Researchers led by Doron Merkler from the University of Geneva have shown how post local infection, a fraction of resting CD8+ tissue resident memory (TRM) cells cross-reacted with antigens of the CNS to become subsequently activated and drive immunopathological responses in the CNS. They reported their findings in the April 13, 2022, online edition of Science Translational Medicine.

CD8+ "killer" T cells in nonlymphoid tissues contribute to localized immune surveillance and confer protection against reinfection. Conversely, aberrantly activated TRM cells may be involved in tissue-damaging proinflammatory responses seen in autoimmune disorders. Indeed, in several neuroinflammatory conditions such as multiple sclerosis (MS), CD8+ T cells have been detected in the cerebrospinal fluid of patients, early after disease onset.

However, the potential implications of these TRM cells in driving neuroinflammation have not been studied in detail.

In the Science Translational Medicine publication, the authors investigated whether resting CD8+ cells that persisted after the clearing of viral infections could initiate immune responses directed against cognate self-antigens in the CNS. Merkler, an associate professor in neuropathology at University of Geneva, and his team established an in vivo murine model of neuroinflammation that allowed for targeted and local reactivation of resting CD8+ TRM that colonized and persisted in the CNS after transient infection with attenuated lymphocytic choriomeningitis virus (LCMV).
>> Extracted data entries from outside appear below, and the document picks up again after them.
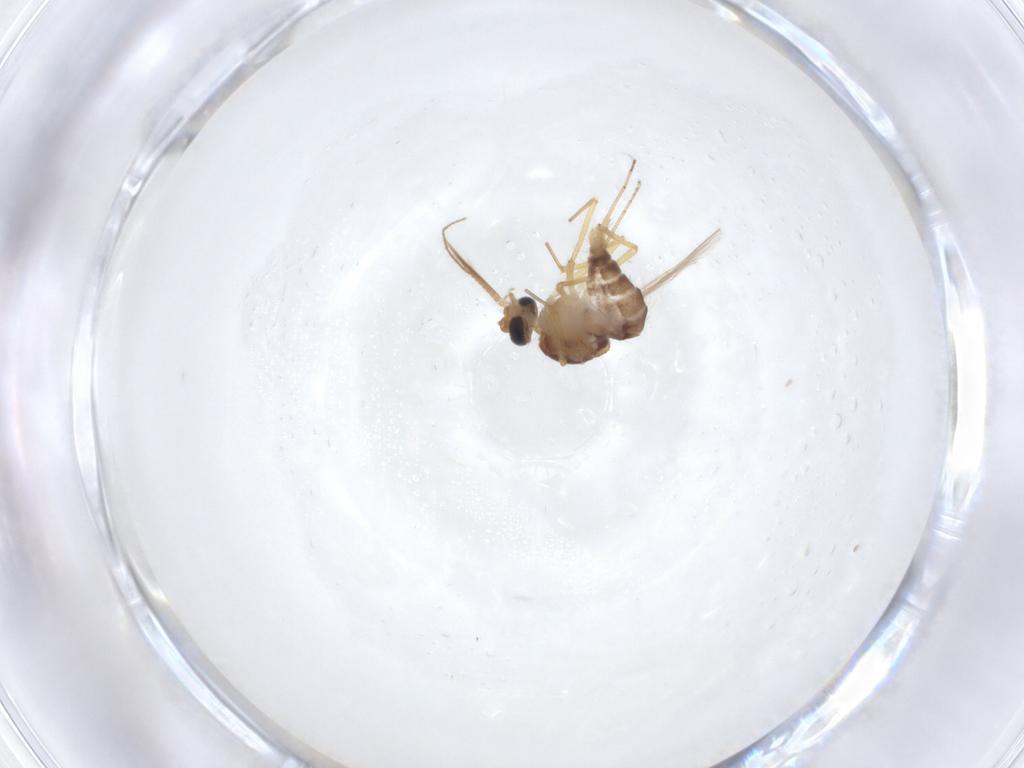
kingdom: Animalia
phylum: Arthropoda
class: Insecta
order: Diptera
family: Ceratopogonidae
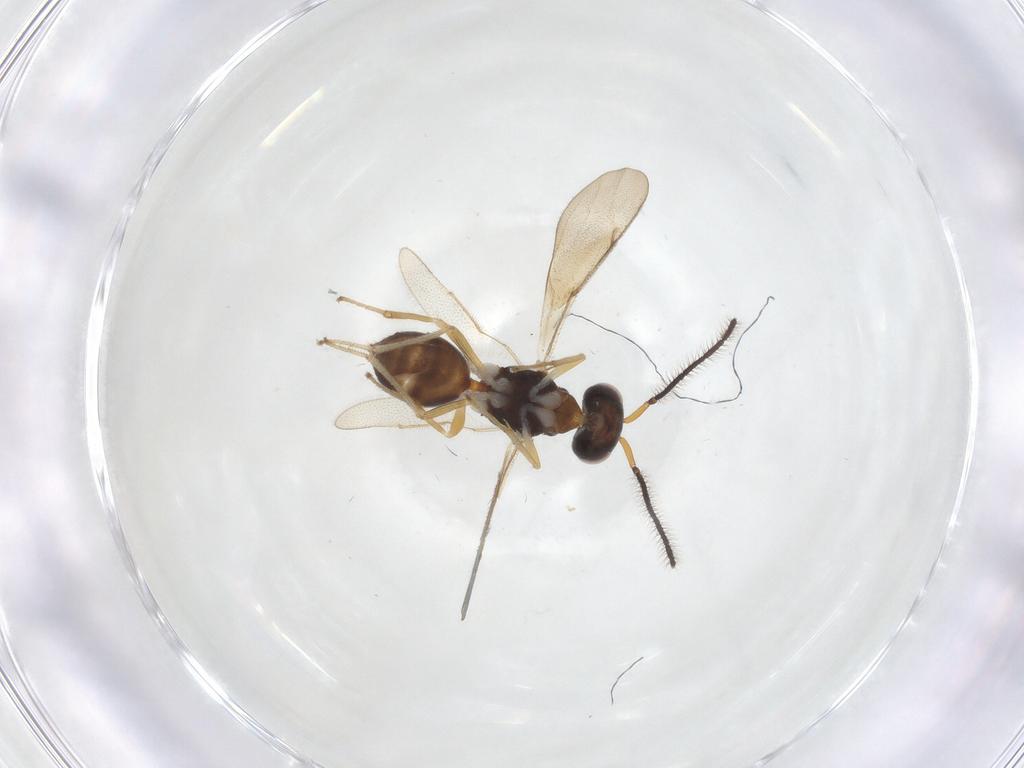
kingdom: Animalia
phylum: Arthropoda
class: Insecta
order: Hymenoptera
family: Diparidae
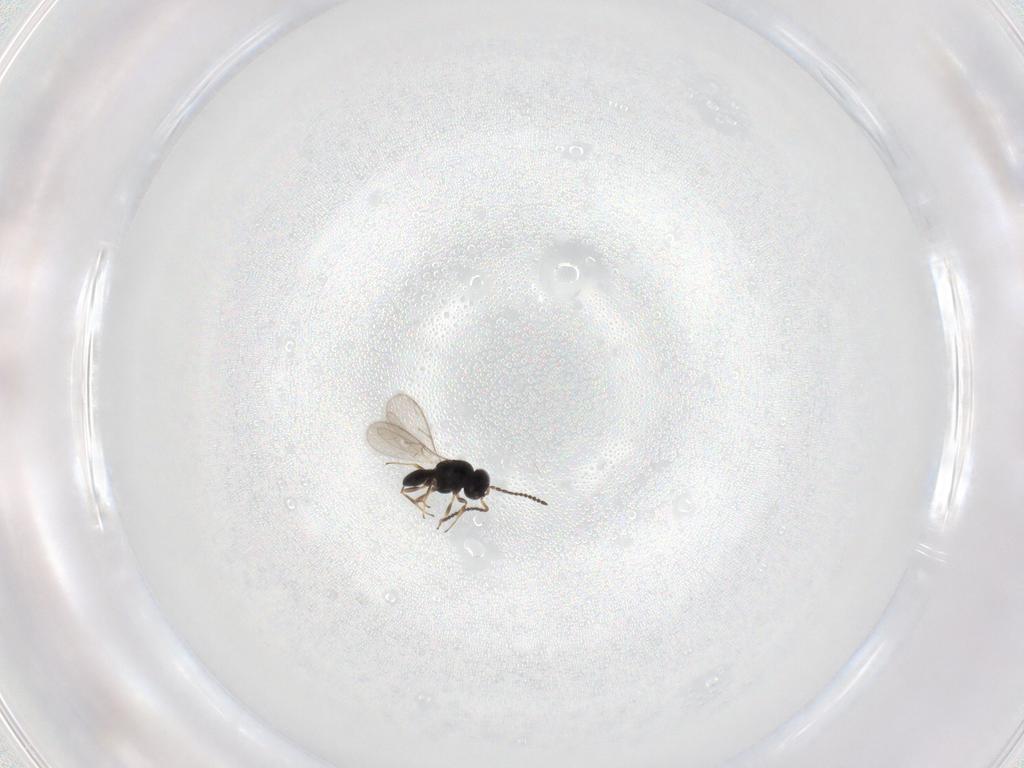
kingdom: Animalia
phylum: Arthropoda
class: Insecta
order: Hymenoptera
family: Scelionidae
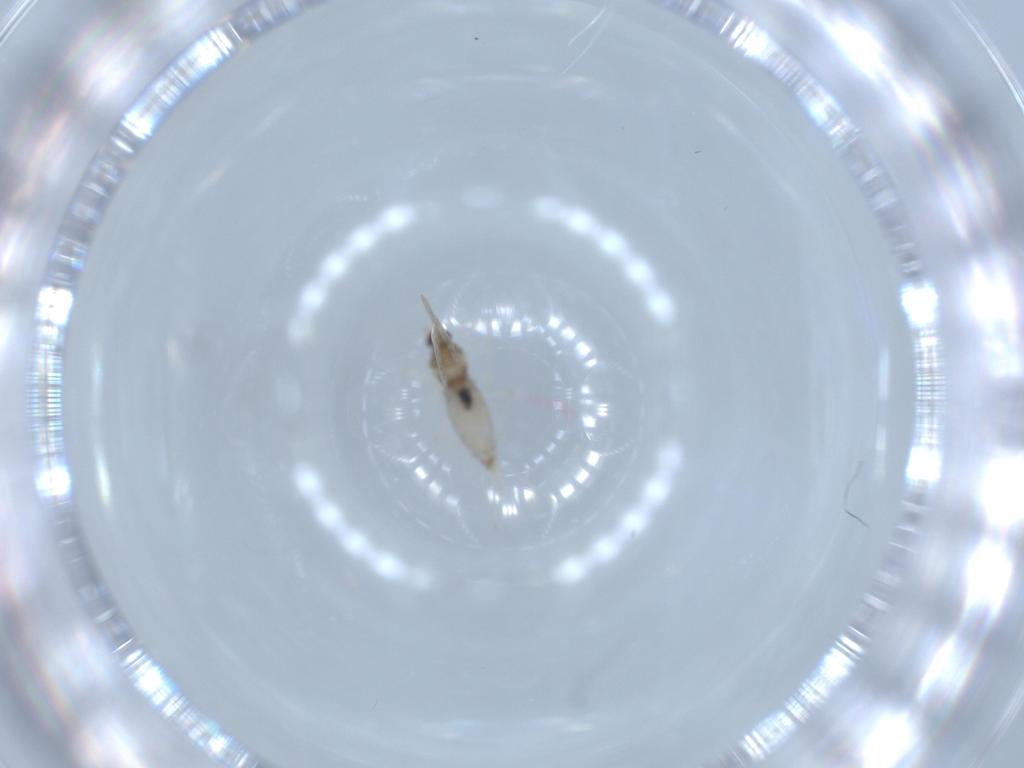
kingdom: Animalia
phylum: Arthropoda
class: Insecta
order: Diptera
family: Cecidomyiidae
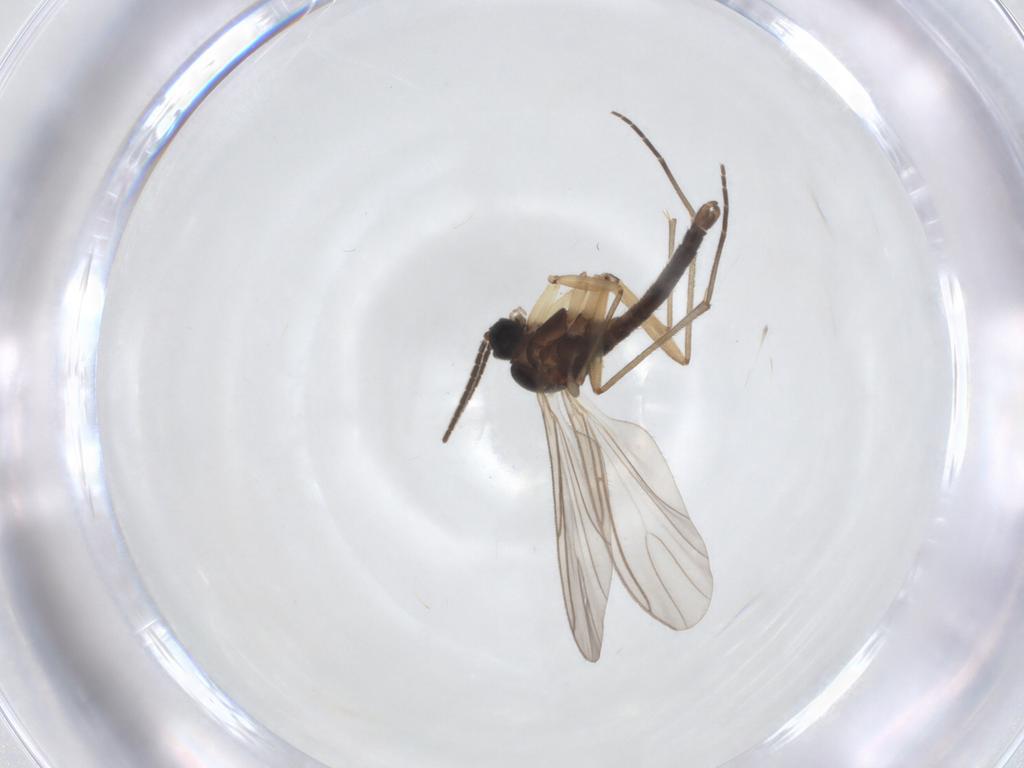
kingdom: Animalia
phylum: Arthropoda
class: Insecta
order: Diptera
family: Sciaridae
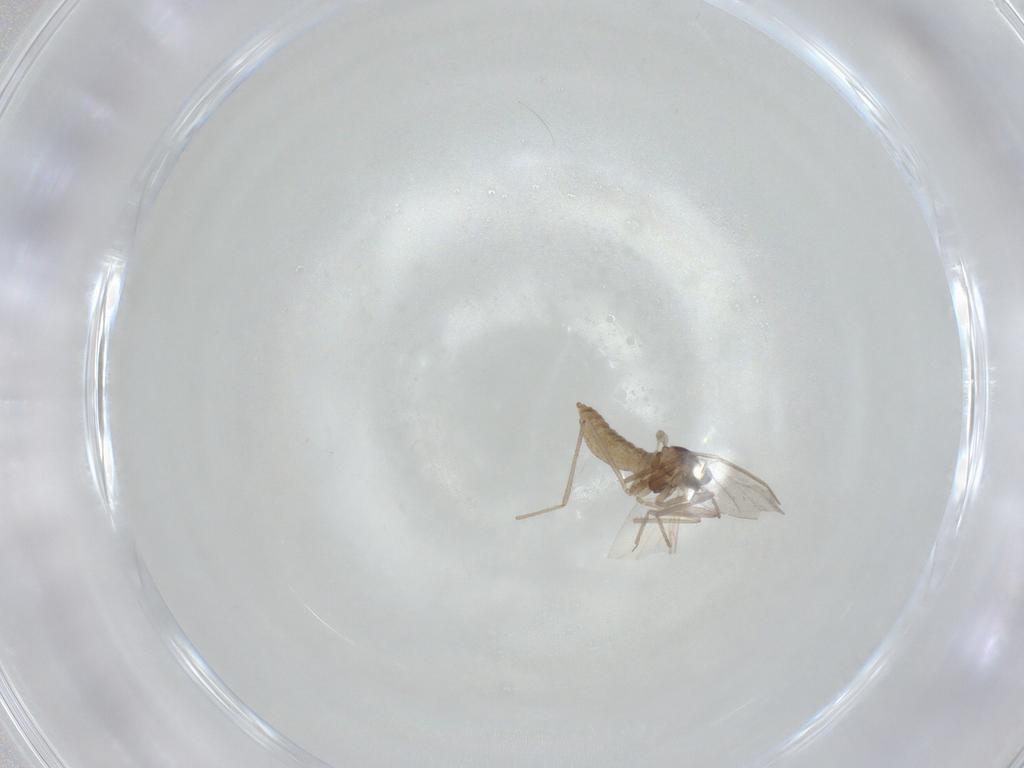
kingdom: Animalia
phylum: Arthropoda
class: Insecta
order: Diptera
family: Cecidomyiidae
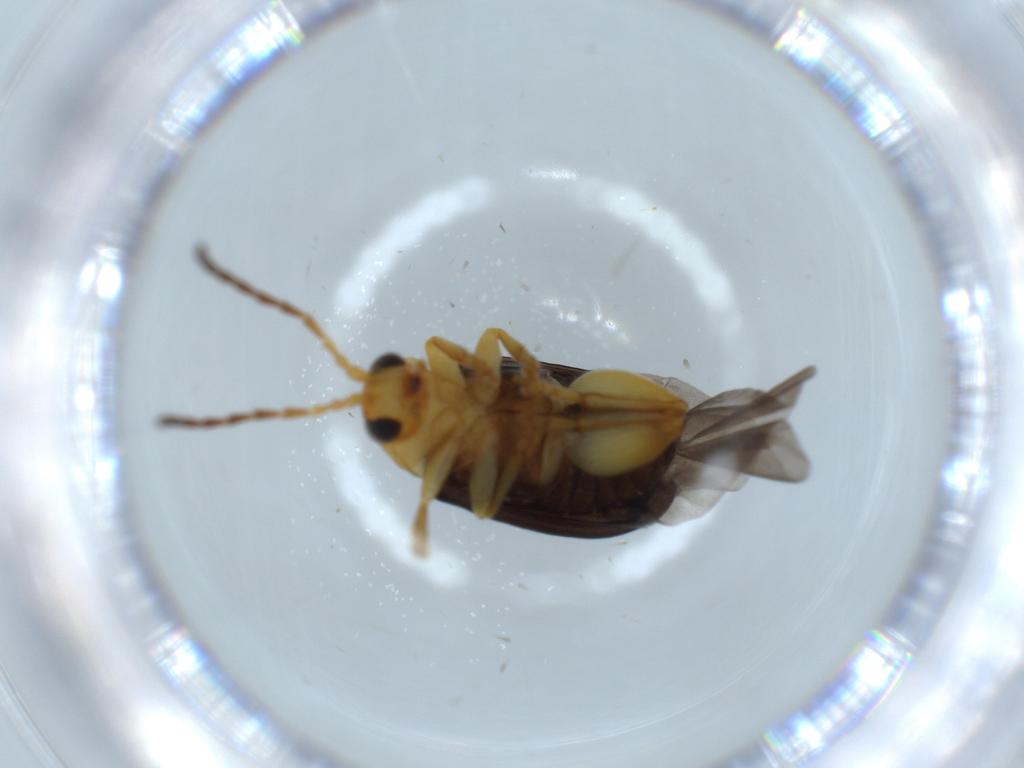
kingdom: Animalia
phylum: Arthropoda
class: Insecta
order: Coleoptera
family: Chrysomelidae
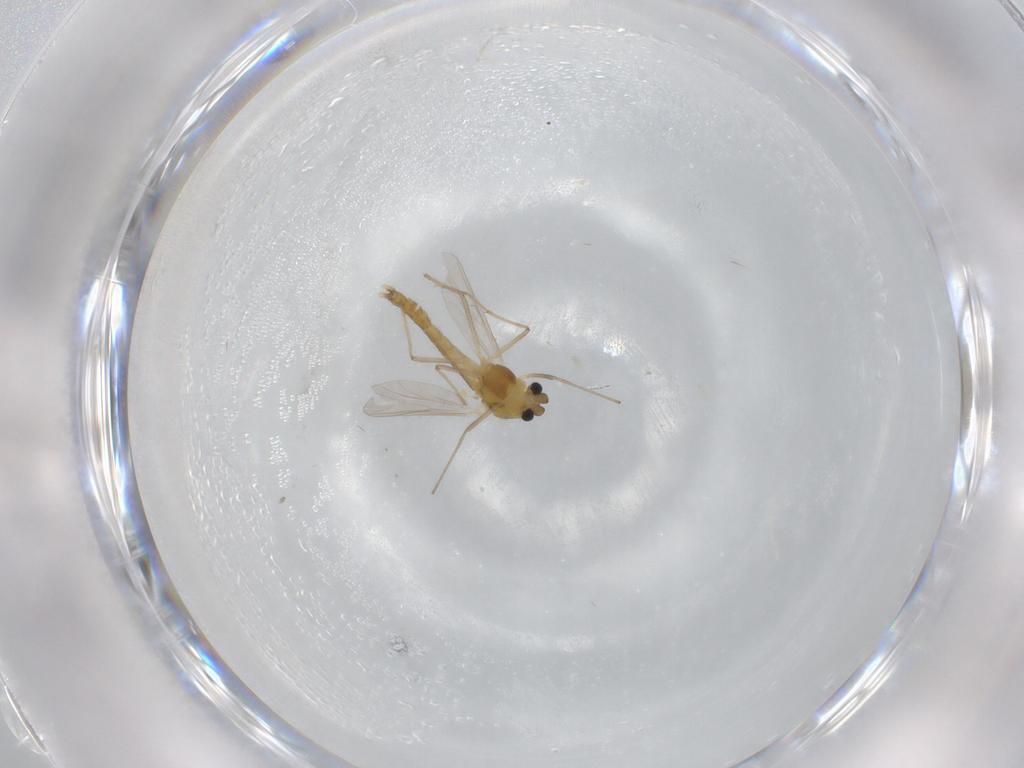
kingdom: Animalia
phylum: Arthropoda
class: Insecta
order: Diptera
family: Chironomidae
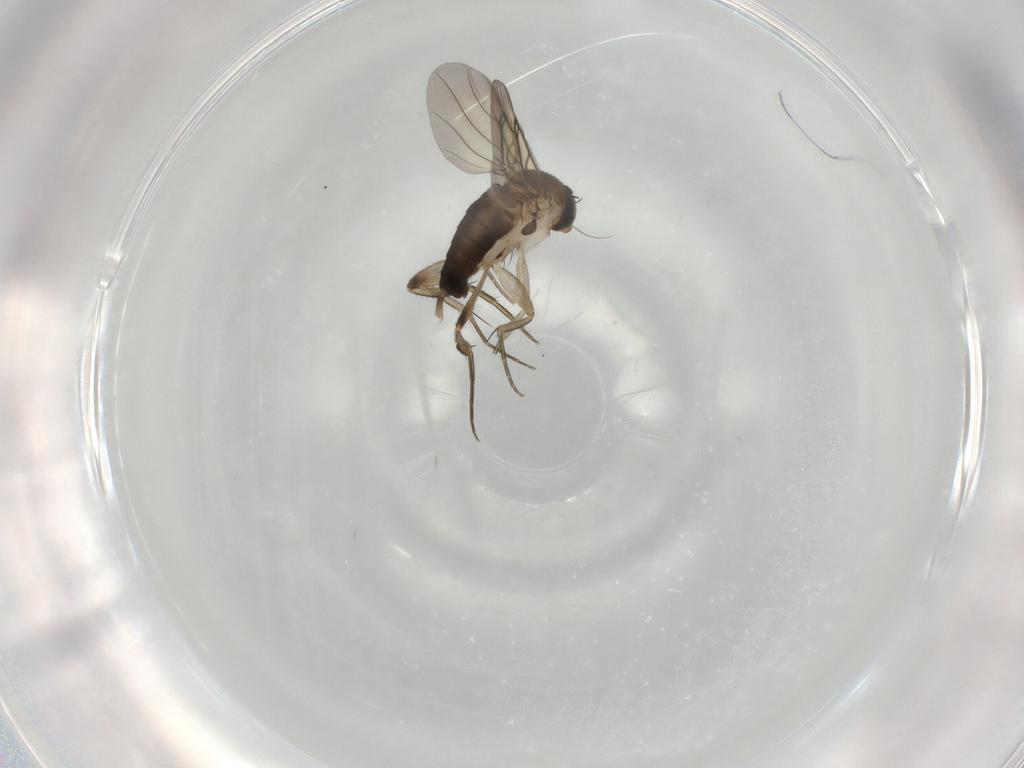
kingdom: Animalia
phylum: Arthropoda
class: Insecta
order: Diptera
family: Phoridae
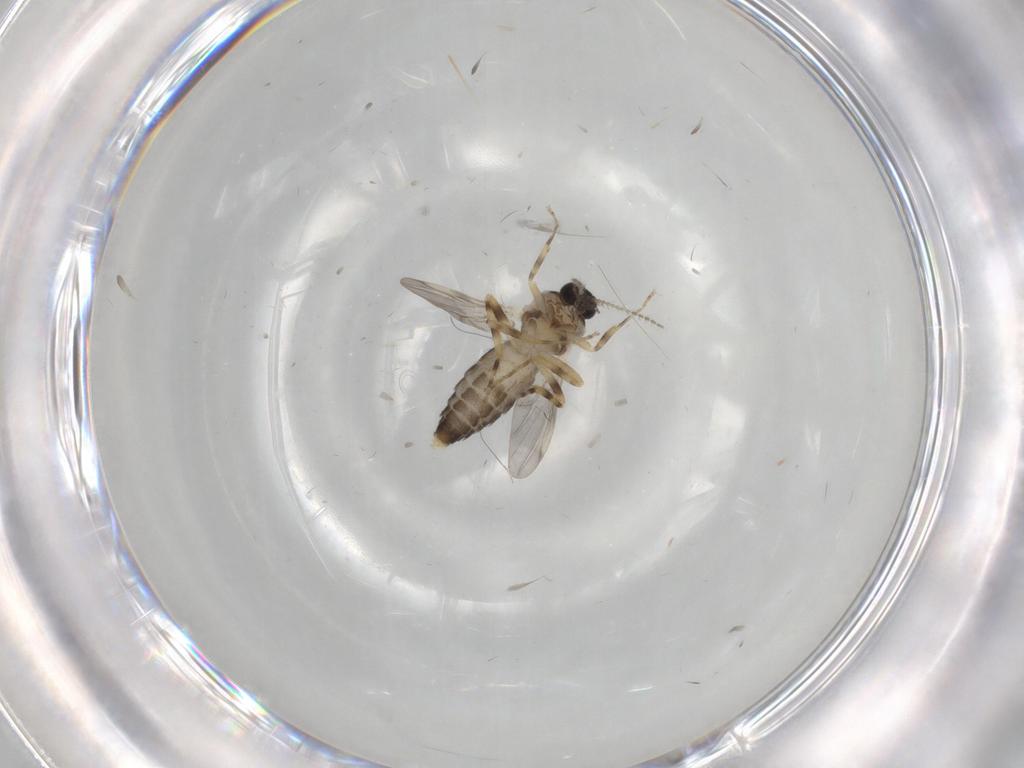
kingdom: Animalia
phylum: Arthropoda
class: Insecta
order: Diptera
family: Ceratopogonidae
The researchers investigated how these resting CD8+ TRM were clonally expanded and reactivated in a time and cell-specific manner upon encountering their cognate neo-self-antigen expressed by glial cells. The reactivated CD8+ cells were capable of differentiating into self-destructive effectors to initiate neuroinflammation, which required help of CD4+ T cells.

The authors next assessed that the reactivated TRM could precipitate immunopathology and disease in an organ-autonomous manner, independently of circulating CD8+ T cells that are formed by destruction of antigenic glial cells. They were able to do so by entering the cell cycle and rapidly acquiring a cytotoxic effector phenotype.

In their paper, the authors wrote that "histological evaluation revealed that TRM reactivation and simultaneous tissue destruction were accompanied by substantial recruitment and activation of other immune cell subsets in the CNS." They observed that the inflamed CNS contained a substantial number of recruited CD4+ T cells and in the absence of CD4+ T-cell help, the activated TRM failed to expand and differentiate into cytotoxic effector cells and lost their tissue-destructive capacity.

The authors assert that their study constitutes a major conceptual advance toward understanding how TRM may be involved in CNS immunopathology and how, under certain circumstances, such cells contribute to aberrant immune processes driving disease progression.

In fact, the findings of this study can explain the observed effectiveness of current treatments in relapsing-remitting early MS that primarily target the circulating immune cell pool. As the disease progresses, TRM increasingly occupy the majority of CD8+ T lymphocytes, which may better escape conventional therapeutic approaches. In early MS disease stages, immunomodulatory treatments that prevent the influx of circulating CD4+ T cells into the CNS will equally interfere with the pathogenic properties of TRM. However, given that such treatments are poorly effective in progressive MS, the authors speculate that tissue destructive CD8+ TRM may become independent from CD4+ T help with time in chronic disease states or that CD4+ TRM may accumulate over time in the CNS.